* [AIM OF THE EXERCISE]: The full listing must be reproduced exactly as given.

* [DATASET CONTENT]:

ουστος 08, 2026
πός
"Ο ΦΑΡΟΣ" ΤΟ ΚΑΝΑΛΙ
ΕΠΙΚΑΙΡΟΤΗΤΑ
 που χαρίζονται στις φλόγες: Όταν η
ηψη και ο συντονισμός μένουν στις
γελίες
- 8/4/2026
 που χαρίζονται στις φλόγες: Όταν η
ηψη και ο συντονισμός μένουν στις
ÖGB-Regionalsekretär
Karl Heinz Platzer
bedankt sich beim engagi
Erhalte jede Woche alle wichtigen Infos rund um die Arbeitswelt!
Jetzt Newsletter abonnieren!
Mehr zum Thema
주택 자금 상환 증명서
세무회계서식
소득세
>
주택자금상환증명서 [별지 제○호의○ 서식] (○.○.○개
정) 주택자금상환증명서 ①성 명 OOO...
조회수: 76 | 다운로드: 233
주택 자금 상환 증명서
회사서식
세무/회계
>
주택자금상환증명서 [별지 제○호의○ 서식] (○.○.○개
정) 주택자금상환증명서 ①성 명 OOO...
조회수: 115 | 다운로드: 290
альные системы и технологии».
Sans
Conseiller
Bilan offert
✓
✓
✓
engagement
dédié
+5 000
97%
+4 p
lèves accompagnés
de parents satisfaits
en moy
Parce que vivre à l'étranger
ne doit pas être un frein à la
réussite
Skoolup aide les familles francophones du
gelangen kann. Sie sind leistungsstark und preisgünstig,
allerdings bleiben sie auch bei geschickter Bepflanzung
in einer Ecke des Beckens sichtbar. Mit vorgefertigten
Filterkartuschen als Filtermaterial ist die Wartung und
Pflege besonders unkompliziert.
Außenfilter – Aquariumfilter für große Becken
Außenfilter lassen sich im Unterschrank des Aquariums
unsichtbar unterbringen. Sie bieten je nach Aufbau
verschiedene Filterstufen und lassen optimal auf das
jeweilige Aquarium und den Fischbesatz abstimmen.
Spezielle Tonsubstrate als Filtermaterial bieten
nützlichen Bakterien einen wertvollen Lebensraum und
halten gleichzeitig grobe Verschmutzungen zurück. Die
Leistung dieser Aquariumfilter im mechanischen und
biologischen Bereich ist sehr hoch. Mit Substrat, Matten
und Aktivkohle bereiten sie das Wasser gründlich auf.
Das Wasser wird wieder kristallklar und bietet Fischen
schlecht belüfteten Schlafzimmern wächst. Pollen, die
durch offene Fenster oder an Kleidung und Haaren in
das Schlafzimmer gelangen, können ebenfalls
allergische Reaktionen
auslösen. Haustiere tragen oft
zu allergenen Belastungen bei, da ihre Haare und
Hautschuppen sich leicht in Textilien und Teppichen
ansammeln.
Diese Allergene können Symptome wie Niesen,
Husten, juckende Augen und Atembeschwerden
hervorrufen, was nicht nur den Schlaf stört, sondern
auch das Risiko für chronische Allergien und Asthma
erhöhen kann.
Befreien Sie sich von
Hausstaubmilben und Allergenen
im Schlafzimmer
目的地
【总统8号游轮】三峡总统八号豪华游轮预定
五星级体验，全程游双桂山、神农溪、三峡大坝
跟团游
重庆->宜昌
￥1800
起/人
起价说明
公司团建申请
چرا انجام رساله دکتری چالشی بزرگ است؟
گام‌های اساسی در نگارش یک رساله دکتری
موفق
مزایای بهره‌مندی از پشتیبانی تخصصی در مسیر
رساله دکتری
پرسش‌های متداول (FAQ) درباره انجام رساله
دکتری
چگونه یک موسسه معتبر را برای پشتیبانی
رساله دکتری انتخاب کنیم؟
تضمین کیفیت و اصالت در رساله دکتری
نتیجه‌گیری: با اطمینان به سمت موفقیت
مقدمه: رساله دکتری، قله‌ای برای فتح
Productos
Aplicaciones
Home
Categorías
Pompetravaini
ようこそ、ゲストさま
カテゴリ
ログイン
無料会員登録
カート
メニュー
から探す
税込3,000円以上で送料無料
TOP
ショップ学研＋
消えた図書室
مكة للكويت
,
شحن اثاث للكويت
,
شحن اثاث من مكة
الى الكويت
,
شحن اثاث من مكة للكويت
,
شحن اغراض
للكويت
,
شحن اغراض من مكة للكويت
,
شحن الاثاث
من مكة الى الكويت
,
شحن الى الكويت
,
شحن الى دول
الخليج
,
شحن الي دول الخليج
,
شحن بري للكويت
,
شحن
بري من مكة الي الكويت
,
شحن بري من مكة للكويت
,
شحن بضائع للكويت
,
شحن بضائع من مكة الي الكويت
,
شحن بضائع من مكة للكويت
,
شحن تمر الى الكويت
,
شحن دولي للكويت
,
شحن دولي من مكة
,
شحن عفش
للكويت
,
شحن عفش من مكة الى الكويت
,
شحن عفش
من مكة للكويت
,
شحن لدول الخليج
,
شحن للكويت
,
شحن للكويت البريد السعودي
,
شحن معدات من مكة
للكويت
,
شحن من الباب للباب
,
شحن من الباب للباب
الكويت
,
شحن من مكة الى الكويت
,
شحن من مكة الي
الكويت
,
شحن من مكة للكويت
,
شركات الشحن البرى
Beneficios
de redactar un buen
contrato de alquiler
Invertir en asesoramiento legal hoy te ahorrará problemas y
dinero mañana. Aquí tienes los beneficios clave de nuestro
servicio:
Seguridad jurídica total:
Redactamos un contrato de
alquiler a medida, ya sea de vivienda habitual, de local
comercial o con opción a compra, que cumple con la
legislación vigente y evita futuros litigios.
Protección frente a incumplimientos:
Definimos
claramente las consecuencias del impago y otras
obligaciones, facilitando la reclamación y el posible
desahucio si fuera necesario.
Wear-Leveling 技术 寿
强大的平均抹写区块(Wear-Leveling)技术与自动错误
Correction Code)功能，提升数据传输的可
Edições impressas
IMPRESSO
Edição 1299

* [RESPONSE TO THIS TASK]:
ουστος 08, 2026
πός
"Ο ΦΑΡΟΣ" ΤΟ ΚΑΝΑΛΙ
ΕΠΙΚΑΙΡΟΤΗΤΑ
 που χαρίζονται στις φλόγες: Όταν η
ηψη και ο συντονισμός μένουν στις
γελίες
- 8/4/2026
 που χαρίζονται στις φλόγες: Όταν η
ηψη και ο συντονισμός μένουν στις
ÖGB-Regionalsekretär
Karl Heinz Platzer
bedankt sich beim engagi
Erhalte jede Woche alle wichtigen Infos rund um die Arbeitswelt!
Jetzt Newsletter abonnieren!
Mehr zum Thema
주택 자금 상환 증명서
세무회계서식
소득세
>
주택자금상환증명서 [별지 제○호의○ 서식] (○.○.○개
정) 주택자금상환증명서 ①성 명 OOO...
조회수: 76 | 다운로드: 233
주택 자금 상환 증명서
회사서식
세무/회계
>
주택자금상환증명서 [별지 제○호의○ 서식] (○.○.○개
정) 주택자금상환증명서 ①성 명 OOO...
조회수: 115 | 다운로드: 290
альные системы и технологии».
Sans
Conseiller
Bilan offert
✓
✓
✓
engagement
dédié
+5 000
97%
+4 p
lèves accompagnés
de parents satisfaits
en moy
Parce que vivre à l'étranger
ne doit pas être un frein à la
réussite
Skoolup aide les familles francophones du
gelangen kann. Sie sind leistungsstark und preisgünstig,
allerdings bleiben sie auch bei geschickter Bepflanzung
in einer Ecke des Beckens sichtbar. Mit vorgefertigten
Filterkartuschen als Filtermaterial ist die Wartung und
Pflege besonders unkompliziert.
Außenfilter – Aquariumfilter für große Becken
Außenfilter lassen sich im Unterschrank des Aquariums
unsichtbar unterbringen. Sie bieten je nach Aufbau
verschiedene Filterstufen und lassen optimal auf das
jeweilige Aquarium und den Fischbesatz abstimmen.
Spezielle Tonsubstrate als Filtermaterial bieten
nützlichen Bakterien einen wertvollen Lebensraum und
halten gleichzeitig grobe Verschmutzungen zurück. Die
Leistung dieser Aquariumfilter im mechanischen und
biologischen Bereich ist sehr hoch. Mit Substrat, Matten
und Aktivkohle bereiten sie das Wasser gründlich auf.
Das Wasser wird wieder kristallklar und bietet Fischen
schlecht belüfteten Schlafzimmern wächst. Pollen, die
durch offene Fenster oder an Kleidung und Haaren in
das Schlafzimmer gelangen, können ebenfalls
allergische Reaktionen
auslösen. Haustiere tragen oft
zu allergenen Belastungen bei, da ihre Haare und
Hautschuppen sich leicht in Textilien und Teppichen
ansammeln.
Diese Allergene können Symptome wie Niesen,
Husten, juckende Augen und Atembeschwerden
hervorrufen, was nicht nur den Schlaf stört, sondern
auch das Risiko für chronische Allergien und Asthma
erhöhen kann.
Befreien Sie sich von
Hausstaubmilben und Allergenen
im Schlafzimmer
目的地
【总统8号游轮】三峡总统八号豪华游轮预定
五星级体验，全程游双桂山、神农溪、三峡大坝
跟团游
重庆->宜昌
￥1800
起/人
起价说明
公司团建申请
چرا انجام رساله دکتری چالشی بزرگ است؟
گام‌های اساسی در نگارش یک رساله دکتری
موفق
مزایای بهره‌مندی از پشتیبانی تخصصی در مسیر
رساله دکتری
پرسش‌های متداول (FAQ) درباره انجام رساله
دکتری
چگونه یک موسسه معتبر را برای پشتیبانی
رساله دکتری انتخاب کنیم؟
تضمین کیفیت و اصالت در رساله دکتری
نتیجه‌گیری: با اطمینان به سمت موفقیت
مقدمه: رساله دکتری، قله‌ای برای فتح
Productos
Aplicaciones
Home
Categorías
Pompetravaini
ようこそ、ゲストさま
カテゴリ
ログイン
無料会員登録
カート
メニュー
から探す
税込3,000円以上で送料無料
TOP
ショップ学研＋
消えた図書室
مكة للكويت
,
شحن اثاث للكويت
,
شحن اثاث من مكة
الى الكويت
,
شحن اثاث من مكة للكويت
,
شحن اغراض
للكويت
,
شحن اغراض من مكة للكويت
,
شحن الاثاث
من مكة الى الكويت
,
شحن الى الكويت
,
شحن الى دول
الخليج
,
شحن الي دول الخليج
,
شحن بري للكويت
,
شحن
بري من مكة الي الكويت
,
شحن بري من مكة للكويت
,
شحن بضائع للكويت
,
شحن بضائع من مكة الي الكويت
,
شحن بضائع من مكة للكويت
,
شحن تمر الى الكويت
,
شحن دولي للكويت
,
شحن دولي من مكة
,
شحن عفش
للكويت
,
شحن عفش من مكة الى الكويت
,
شحن عفش
من مكة للكويت
,
شحن لدول الخليج
,
شحن للكويت
,
شحن للكويت البريد السعودي
,
شحن معدات من مكة
للكويت
,
شحن من الباب للباب
,
شحن من الباب للباب
الكويت
,
شحن من مكة الى الكويت
,
شحن من مكة الي
الكويت
,
شحن من مكة للكويت
,
شركات الشحن البرى
Beneficios
de redactar un buen
contrato de alquiler
Invertir en asesoramiento legal hoy te ahorrará problemas y
dinero mañana. Aquí tienes los beneficios clave de nuestro
servicio:
Seguridad jurídica total:
Redactamos un contrato de
alquiler a medida, ya sea de vivienda habitual, de local
comercial o con opción a compra, que cumple con la
legislación vigente y evita futuros litigios.
Protección frente a incumplimientos:
Definimos
claramente las consecuencias del impago y otras
obligaciones, facilitando la reclamación y el posible
desahucio si fuera necesario.
Wear-Leveling 技术 寿
强大的平均抹写区块(Wear-Leveling)技术与自动错误
Correction Code)功能，提升数据传输的可
Edições impressas
IMPRESSO
Edição 1299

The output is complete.